> ЗАДАНИЕ: Измените фрагмент отрывка для чтения от «Сталин (обращаясь к» до «в этом дело.»: приведите его заново, поставив «Сангурский» вместо «Федько».

Сталин (обращаясь к присутствующим): Дело вот в чем. Тут враги на Дальнем Востоке играли. Они, с одной стороны, хотели Блюхера выгнать. С другой стороны, так как Блюхер не хотел иметь группы, он правильно думал, какой же командующий, если в группе дивизий больше, чем у него, он хотел иметь корпус, а так как Федько был за группы, то они их стравливали, Федько с Блюхером. Они играли. А Блюхер и Федько не замечали этого. Двойная борьба была и двойная игра. Видимо, в этом дело.
Мерецков: Мое положение с Сангурским. Здесь есть свидетели, очень большие свидетели, что я был в исключительных отношениях, на ножах с Сангурским. Он пытался всем доказать, об этом есть документ у начальника Генерального штаба, что армию учили неправильно, не выполняли директив Блюхера. Когда Народный комиссар меня спросил, а как, в частности, вы смотрите на Сангурского, я сказал вам, что он вредитель, вредный человек.

> ИСХОДНЫЕ ДАННЫЕ:

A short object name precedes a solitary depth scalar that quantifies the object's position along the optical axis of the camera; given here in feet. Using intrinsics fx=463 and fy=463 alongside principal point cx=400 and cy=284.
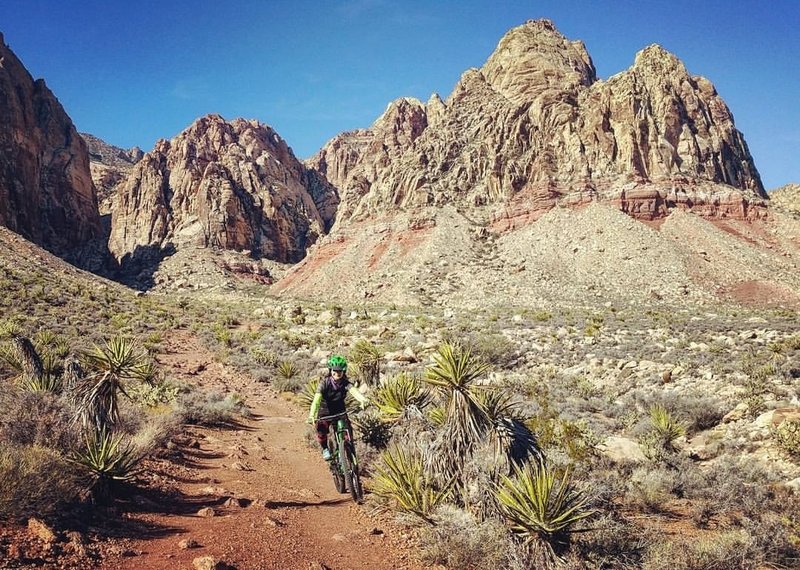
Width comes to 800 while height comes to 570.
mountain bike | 22.95
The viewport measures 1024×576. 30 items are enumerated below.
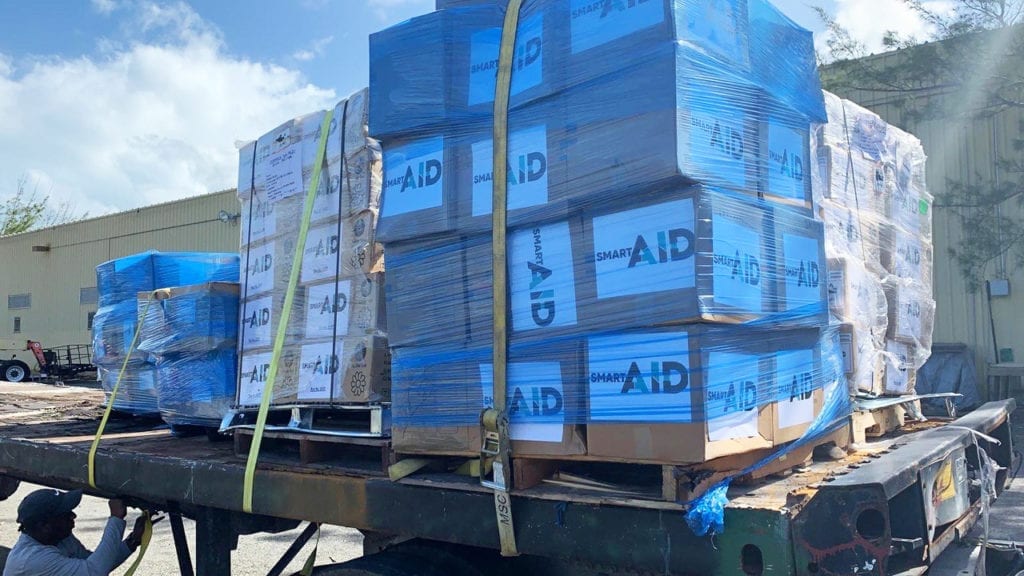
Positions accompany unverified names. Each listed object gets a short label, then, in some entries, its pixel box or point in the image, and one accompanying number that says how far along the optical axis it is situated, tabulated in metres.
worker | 3.89
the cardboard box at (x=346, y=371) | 3.13
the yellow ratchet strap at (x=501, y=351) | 2.37
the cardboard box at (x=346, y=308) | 3.16
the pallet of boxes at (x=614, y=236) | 2.14
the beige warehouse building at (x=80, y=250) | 22.94
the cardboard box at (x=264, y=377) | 3.44
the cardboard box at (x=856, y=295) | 3.14
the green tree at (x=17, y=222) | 42.22
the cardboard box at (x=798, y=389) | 2.42
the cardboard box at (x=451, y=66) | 2.50
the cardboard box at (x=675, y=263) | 2.09
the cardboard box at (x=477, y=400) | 2.31
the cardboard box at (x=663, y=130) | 2.14
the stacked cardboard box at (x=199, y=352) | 4.03
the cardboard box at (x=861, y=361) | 3.17
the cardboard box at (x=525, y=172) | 2.36
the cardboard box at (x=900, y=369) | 3.70
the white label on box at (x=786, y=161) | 2.51
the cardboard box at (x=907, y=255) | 3.79
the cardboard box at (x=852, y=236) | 3.18
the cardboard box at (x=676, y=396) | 2.07
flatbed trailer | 1.91
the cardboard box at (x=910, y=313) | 3.81
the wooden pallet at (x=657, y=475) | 2.12
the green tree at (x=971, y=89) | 9.98
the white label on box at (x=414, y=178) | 2.65
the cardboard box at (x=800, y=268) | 2.46
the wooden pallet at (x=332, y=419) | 3.14
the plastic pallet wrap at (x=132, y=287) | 4.91
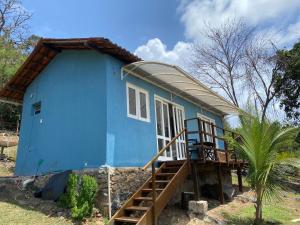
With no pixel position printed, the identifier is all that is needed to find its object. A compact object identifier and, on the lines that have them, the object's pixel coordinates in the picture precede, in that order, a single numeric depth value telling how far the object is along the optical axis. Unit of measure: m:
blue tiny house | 7.07
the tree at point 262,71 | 18.34
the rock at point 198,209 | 6.84
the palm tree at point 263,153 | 6.64
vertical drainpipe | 6.22
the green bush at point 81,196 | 5.89
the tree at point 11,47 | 20.61
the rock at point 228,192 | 8.96
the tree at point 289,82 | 17.40
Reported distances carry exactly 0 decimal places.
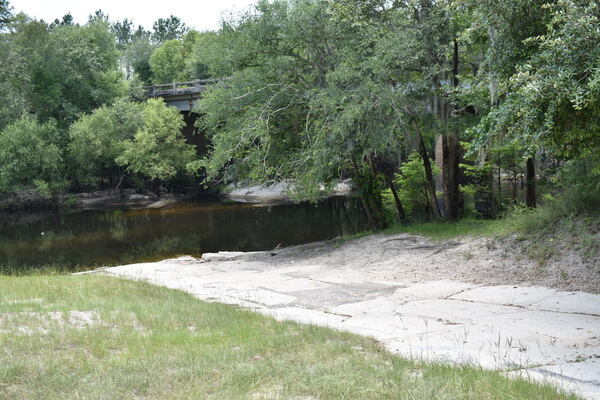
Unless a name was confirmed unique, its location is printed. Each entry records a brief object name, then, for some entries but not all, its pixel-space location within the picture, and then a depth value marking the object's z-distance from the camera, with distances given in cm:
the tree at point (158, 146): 4966
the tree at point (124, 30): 17618
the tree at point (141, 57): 8400
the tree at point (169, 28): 14750
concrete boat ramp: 686
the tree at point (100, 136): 5019
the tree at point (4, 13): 5384
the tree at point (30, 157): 4566
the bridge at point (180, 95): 5262
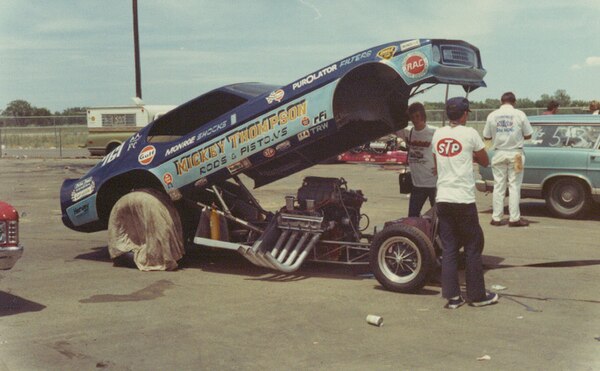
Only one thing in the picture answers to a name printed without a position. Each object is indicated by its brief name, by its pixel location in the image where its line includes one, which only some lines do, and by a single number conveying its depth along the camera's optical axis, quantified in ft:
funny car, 23.15
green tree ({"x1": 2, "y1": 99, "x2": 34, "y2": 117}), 226.17
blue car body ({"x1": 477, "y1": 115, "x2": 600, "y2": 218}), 39.04
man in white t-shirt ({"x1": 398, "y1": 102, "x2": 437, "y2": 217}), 26.43
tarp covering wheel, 26.78
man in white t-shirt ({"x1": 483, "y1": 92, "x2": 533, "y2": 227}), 35.96
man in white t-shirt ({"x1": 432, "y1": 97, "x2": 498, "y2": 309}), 21.09
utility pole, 103.09
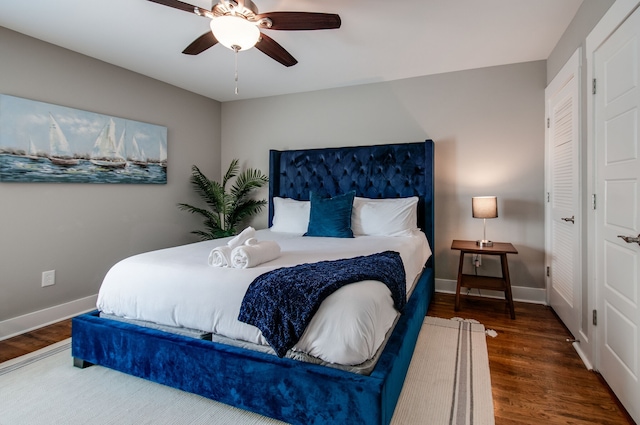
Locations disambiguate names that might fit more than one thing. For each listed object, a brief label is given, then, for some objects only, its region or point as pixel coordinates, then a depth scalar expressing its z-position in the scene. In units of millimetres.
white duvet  1452
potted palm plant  4293
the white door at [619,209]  1569
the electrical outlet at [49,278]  2893
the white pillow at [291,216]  3566
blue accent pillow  3174
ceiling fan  1858
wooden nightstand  2945
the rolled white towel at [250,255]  1861
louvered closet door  2387
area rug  1640
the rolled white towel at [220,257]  1892
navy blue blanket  1490
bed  1378
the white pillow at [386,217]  3191
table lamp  3115
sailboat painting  2637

> ВАШЕ РЕШЕНИЕ:
Сталин (обращаясь к присутствующим): Дело вот в чем. Тут враги на Дальнем Востоке играли. Они, с одной стороны, хотели Блюхера выгнать. С другой стороны, так как Блюхер не хотел иметь группы, он правильно думал, какой же командующий, если в группе дивизий больше, чем у него, он хотел иметь корпус, а так как Сангурский был за группы, то они их стравливали, Сангурский с Блюхером. Они играли. А Блюхер и Сангурский не замечали этого. Двойная борьба была и двойная игра. Видимо, в этом дело.